Un colloque animé s’engagea entre les deux Portugais. Don Hygino en traduisit bientôt l’essentiel à ses compagnons.

Au cours de la bagarre de l’après-midi, des malfaiteurs encore inconnus avaient profité du désordre causé par leur agression pour s’emparer du fameux crucifix. Dans une ruelle écartée, on avait seulement retrouvé le bois de la monture, veuve de ses pierreries, d’une valeur totale de six millions de francs. Le gouverneur avait en conséquence mis embargo sur tous les navires, jusqu’au moment où la bande des voleurs sacrilèges serait sous les verrous.

— Et cela peut durer ? interrogea Thompson.

L’inspecteur fit un geste vague, auquel Thompson répondit par une moue de désappointement. Cent quatre personnes à nourrir au total, cela rend onéreux les jours de retard !

À son instigation, Robert insista vainement. L’ordre du gouverneur était là, formel et décisif.

Mais, si furieux que fût Thompson, Saunders l’était plus encore. Un nouvel accroc au programme ! cela le jetait hors de lui.

— De quel droit nous retiendrait-on ici ? prononça-t-il énergiquement. Sous le pavillon qui nous couvre, nous n’avons pas d’ordre à recevoir des Portugais, je suppose !

— Parfaitement, approuva le baronnet.

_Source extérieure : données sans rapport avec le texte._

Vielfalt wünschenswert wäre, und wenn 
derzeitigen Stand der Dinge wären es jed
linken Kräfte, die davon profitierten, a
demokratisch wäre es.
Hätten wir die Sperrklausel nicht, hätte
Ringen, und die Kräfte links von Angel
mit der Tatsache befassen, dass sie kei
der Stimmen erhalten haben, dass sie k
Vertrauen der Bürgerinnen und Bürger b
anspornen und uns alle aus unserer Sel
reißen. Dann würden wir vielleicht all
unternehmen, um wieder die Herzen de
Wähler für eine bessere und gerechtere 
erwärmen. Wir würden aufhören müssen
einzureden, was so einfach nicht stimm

Et après tout, quel besoin avons-nous d’obéir à ce policeman ? Il n’a pas la prétention, je pense, d’arrêter à lui seul un navire portant soixante-six passagers, plus l’état-major et l’équipage !

Thompson du doigt montra les forts dont les masses sombres se profilaient dans la nuit, et cette réponse muette parut sans doute éloquente au baronnet, car il ne trouva rien à répliquer.

Fort heureusement, un secours inattendu allait lui arriver.